Entrées de données enregistrées:
────

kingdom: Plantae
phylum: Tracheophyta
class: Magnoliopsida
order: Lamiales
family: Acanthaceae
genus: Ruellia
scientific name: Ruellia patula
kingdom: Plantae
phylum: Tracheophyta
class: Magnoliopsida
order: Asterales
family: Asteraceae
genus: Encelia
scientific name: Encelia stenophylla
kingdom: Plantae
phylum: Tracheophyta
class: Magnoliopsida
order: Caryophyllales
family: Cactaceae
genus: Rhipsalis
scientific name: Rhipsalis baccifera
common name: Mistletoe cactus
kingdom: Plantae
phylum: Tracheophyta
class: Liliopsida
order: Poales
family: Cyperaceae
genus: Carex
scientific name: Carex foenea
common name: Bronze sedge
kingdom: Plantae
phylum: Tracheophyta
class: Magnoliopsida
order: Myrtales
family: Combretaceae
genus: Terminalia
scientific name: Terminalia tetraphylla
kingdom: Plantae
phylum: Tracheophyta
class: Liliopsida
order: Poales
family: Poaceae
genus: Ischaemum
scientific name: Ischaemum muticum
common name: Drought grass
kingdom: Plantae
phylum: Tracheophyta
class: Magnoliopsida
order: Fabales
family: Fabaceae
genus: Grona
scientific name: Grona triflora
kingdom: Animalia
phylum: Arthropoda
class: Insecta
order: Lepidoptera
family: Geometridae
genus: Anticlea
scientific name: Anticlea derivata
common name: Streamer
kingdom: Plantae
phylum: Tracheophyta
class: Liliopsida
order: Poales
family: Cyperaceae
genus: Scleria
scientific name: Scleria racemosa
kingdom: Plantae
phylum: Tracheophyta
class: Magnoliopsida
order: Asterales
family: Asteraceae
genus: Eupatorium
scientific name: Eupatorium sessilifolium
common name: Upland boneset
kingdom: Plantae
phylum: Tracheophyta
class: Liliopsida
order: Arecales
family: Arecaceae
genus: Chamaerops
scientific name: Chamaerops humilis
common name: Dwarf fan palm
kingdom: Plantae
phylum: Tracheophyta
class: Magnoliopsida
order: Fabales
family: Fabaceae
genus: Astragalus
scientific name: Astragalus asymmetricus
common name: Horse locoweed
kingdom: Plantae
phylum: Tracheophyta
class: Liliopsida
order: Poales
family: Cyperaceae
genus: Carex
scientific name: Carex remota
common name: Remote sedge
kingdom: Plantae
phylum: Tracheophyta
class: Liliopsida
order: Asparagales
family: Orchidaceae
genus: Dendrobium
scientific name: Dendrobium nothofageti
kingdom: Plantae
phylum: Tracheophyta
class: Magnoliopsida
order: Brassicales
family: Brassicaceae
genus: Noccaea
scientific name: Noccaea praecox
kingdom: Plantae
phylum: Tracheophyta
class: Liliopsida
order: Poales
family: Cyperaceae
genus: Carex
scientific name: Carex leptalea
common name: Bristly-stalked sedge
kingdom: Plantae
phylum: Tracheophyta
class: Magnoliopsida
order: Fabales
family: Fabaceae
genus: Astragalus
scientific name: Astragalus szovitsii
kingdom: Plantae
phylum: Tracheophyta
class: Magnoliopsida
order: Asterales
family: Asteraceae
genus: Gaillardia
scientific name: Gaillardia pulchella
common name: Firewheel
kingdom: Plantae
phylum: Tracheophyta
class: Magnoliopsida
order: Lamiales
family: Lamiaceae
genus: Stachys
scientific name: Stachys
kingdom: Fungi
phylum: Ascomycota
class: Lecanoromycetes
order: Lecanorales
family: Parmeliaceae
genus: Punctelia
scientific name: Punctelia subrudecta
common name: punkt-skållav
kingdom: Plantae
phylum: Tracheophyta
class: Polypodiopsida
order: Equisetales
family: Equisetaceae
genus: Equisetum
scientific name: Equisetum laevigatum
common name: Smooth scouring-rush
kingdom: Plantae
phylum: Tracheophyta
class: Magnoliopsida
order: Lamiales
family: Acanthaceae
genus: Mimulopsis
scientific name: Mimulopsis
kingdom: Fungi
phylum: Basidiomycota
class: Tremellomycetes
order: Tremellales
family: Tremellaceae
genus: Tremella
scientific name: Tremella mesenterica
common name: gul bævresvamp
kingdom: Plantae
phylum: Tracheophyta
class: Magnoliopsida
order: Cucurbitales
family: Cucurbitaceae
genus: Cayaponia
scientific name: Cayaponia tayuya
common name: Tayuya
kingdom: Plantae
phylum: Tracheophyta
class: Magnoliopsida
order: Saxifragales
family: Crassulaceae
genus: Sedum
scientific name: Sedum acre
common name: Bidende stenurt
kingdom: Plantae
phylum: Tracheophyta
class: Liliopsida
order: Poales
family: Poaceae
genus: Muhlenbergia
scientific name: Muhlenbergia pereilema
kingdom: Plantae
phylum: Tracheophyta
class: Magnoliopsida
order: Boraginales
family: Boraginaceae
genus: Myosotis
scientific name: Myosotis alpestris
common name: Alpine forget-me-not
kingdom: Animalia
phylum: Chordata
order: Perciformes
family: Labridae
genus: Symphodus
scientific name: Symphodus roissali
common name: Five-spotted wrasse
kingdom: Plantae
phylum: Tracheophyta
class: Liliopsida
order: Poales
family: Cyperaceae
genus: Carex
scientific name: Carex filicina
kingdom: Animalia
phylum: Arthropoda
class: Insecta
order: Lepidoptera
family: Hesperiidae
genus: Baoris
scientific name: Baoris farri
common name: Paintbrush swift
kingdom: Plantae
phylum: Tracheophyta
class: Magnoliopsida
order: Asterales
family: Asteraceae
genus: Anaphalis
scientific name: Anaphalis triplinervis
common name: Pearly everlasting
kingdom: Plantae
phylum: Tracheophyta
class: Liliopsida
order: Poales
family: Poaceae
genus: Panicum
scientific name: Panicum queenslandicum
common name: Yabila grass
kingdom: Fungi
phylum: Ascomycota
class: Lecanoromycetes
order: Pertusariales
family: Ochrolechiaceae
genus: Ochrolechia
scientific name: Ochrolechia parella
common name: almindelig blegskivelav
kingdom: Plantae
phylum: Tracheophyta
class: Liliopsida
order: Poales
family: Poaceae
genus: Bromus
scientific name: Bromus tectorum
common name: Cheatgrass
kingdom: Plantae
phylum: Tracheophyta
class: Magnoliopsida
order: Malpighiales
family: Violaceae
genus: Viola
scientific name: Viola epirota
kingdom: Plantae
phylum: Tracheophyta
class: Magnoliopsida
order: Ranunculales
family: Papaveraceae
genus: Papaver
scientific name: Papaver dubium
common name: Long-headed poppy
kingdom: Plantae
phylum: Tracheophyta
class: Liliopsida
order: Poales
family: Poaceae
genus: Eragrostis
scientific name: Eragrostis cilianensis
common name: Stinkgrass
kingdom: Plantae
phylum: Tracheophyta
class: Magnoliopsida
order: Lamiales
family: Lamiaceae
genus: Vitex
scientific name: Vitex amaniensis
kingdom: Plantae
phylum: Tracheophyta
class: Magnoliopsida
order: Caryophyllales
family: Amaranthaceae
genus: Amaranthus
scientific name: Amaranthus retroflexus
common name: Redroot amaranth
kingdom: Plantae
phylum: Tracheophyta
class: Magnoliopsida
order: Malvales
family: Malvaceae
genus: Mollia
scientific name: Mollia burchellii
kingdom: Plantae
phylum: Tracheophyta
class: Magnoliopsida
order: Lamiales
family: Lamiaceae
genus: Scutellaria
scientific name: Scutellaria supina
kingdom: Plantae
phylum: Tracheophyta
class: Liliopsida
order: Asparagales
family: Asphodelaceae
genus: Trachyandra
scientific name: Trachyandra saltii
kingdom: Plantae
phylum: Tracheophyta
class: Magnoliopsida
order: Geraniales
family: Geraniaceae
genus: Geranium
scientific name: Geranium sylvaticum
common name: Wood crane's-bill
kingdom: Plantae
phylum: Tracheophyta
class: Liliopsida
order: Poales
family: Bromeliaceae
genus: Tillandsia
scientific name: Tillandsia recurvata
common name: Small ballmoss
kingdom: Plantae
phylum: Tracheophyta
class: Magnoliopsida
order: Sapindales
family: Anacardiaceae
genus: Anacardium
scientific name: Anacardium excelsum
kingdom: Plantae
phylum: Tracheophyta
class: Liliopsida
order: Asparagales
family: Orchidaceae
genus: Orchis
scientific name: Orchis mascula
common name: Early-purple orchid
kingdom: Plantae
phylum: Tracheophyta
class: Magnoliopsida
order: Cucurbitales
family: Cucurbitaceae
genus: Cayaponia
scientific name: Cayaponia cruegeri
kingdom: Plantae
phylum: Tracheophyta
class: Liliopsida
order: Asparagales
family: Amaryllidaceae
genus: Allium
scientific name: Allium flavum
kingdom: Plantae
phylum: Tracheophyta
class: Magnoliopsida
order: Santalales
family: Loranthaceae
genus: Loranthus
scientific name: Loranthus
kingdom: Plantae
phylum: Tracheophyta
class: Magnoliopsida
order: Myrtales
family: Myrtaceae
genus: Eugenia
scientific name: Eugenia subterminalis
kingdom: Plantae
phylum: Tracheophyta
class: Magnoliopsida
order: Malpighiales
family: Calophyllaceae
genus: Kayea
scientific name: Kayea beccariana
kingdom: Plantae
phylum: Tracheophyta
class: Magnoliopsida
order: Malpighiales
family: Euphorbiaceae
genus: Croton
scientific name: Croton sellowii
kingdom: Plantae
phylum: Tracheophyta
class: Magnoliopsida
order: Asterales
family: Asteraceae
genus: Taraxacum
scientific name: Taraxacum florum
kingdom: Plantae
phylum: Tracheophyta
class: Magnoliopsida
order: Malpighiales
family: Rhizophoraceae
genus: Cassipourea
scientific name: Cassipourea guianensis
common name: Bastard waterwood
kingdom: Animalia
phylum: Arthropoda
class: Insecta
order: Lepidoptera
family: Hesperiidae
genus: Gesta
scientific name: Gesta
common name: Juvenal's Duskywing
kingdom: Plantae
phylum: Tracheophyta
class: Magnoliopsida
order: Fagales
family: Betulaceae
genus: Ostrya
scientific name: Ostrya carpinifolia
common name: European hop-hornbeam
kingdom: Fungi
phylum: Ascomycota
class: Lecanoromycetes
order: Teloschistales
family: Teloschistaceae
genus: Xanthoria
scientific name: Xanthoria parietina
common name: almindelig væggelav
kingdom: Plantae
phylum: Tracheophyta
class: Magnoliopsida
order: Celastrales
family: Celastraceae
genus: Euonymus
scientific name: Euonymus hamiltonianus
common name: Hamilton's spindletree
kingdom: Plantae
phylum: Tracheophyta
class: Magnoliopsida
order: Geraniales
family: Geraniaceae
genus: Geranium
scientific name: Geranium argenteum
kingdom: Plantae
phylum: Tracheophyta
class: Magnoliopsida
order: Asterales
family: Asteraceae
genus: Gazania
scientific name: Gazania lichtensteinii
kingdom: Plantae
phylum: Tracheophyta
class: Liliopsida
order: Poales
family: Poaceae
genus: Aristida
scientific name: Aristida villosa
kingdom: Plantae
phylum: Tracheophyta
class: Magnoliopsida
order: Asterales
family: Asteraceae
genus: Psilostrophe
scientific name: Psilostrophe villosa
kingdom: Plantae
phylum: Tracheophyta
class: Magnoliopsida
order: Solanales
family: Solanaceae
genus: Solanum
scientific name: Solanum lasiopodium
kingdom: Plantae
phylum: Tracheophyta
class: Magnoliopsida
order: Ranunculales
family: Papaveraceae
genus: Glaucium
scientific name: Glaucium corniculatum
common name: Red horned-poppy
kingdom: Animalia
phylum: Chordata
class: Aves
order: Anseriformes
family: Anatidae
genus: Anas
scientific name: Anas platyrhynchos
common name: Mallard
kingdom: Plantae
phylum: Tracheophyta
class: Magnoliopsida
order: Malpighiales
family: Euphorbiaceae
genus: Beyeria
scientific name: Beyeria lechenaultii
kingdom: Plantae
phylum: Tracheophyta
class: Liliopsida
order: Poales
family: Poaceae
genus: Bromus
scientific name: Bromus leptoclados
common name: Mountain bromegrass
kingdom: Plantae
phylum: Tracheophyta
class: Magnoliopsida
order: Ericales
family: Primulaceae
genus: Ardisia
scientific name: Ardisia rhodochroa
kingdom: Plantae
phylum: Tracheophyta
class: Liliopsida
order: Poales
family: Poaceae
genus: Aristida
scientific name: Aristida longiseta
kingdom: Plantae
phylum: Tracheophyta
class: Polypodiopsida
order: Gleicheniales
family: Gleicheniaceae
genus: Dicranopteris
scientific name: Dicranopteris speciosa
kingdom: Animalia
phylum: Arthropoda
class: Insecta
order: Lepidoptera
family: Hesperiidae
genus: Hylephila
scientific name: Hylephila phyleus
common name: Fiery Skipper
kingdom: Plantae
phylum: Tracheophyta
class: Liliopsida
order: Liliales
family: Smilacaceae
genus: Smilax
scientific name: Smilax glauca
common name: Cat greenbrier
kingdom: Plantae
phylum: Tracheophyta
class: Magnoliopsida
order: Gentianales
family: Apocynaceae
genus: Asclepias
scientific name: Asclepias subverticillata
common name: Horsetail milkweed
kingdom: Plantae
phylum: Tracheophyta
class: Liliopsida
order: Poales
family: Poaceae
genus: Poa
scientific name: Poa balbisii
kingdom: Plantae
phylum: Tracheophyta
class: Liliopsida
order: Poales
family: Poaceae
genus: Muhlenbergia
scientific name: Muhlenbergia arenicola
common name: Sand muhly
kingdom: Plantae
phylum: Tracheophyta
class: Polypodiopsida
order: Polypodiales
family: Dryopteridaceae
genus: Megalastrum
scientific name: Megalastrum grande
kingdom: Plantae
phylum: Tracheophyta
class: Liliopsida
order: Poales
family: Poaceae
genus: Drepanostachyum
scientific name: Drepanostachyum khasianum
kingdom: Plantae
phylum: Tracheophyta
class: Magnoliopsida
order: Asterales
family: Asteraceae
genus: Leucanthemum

────

Votre tâche:
Extrayez à l'identique les lignes des enregistrements, depuis la toute première jusqu'à la ligne contenant « order: Brassicales », celle-ci incluse.

Le résultat:
kingdom: Plantae
phylum: Tracheophyta
class: Magnoliopsida
order: Lamiales
family: Acanthaceae
genus: Ruellia
scientific name: Ruellia patula
kingdom: Plantae
phylum: Tracheophyta
class: Magnoliopsida
order: Asterales
family: Asteraceae
genus: Encelia
scientific name: Encelia stenophylla
kingdom: Plantae
phylum: Tracheophyta
class: Magnoliopsida
order: Caryophyllales
family: Cactaceae
genus: Rhipsalis
scientific name: Rhipsalis baccifera
common name: Mistletoe cactus
kingdom: Plantae
phylum: Tracheophyta
class: Liliopsida
order: Poales
family: Cyperaceae
genus: Carex
scientific name: Carex foenea
common name: Bronze sedge
kingdom: Plantae
phylum: Tracheophyta
class: Magnoliopsida
order: Myrtales
family: Combretaceae
genus: Terminalia
scientific name: Terminalia tetraphylla
kingdom: Plantae
phylum: Tracheophyta
class: Liliopsida
order: Poales
family: Poaceae
genus: Ischaemum
scientific name: Ischaemum muticum
common name: Drought grass
kingdom: Plantae
phylum: Tracheophyta
class: Magnoliopsida
order: Fabales
family: Fabaceae
genus: Grona
scientific name: Grona triflora
kingdom: Animalia
phylum: Arthropoda
class: Insecta
order: Lepidoptera
family: Geometridae
genus: Anticlea
scientific name: Anticlea derivata
common name: Streamer
kingdom: Plantae
phylum: Tracheophyta
class: Liliopsida
order: Poales
family: Cyperaceae
genus: Scleria
scientific name: Scleria racemosa
kingdom: Plantae
phylum: Tracheophyta
class: Magnoliopsida
order: Asterales
family: Asteraceae
genus: Eupatorium
scientific name: Eupatorium sessilifolium
common name: Upland boneset
kingdom: Plantae
phylum: Tracheophyta
class: Liliopsida
order: Arecales
family: Arecaceae
genus: Chamaerops
scientific name: Chamaerops humilis
common name: Dwarf fan palm
kingdom: Plantae
phylum: Tracheophyta
class: Magnoliopsida
order: Fabales
family: Fabaceae
genus: Astragalus
scientific name: Astragalus asymmetricus
common name: Horse locoweed
kingdom: Plantae
phylum: Tracheophyta
class: Liliopsida
order: Poales
family: Cyperaceae
genus: Carex
scientific name: Carex remota
common name: Remote sedge
kingdom: Plantae
phylum: Tracheophyta
class: Liliopsida
order: Asparagales
family: Orchidaceae
genus: Dendrobium
scientific name: Dendrobium nothofageti
kingdom: Plantae
phylum: Tracheophyta
class: Magnoliopsida
order: Brassicales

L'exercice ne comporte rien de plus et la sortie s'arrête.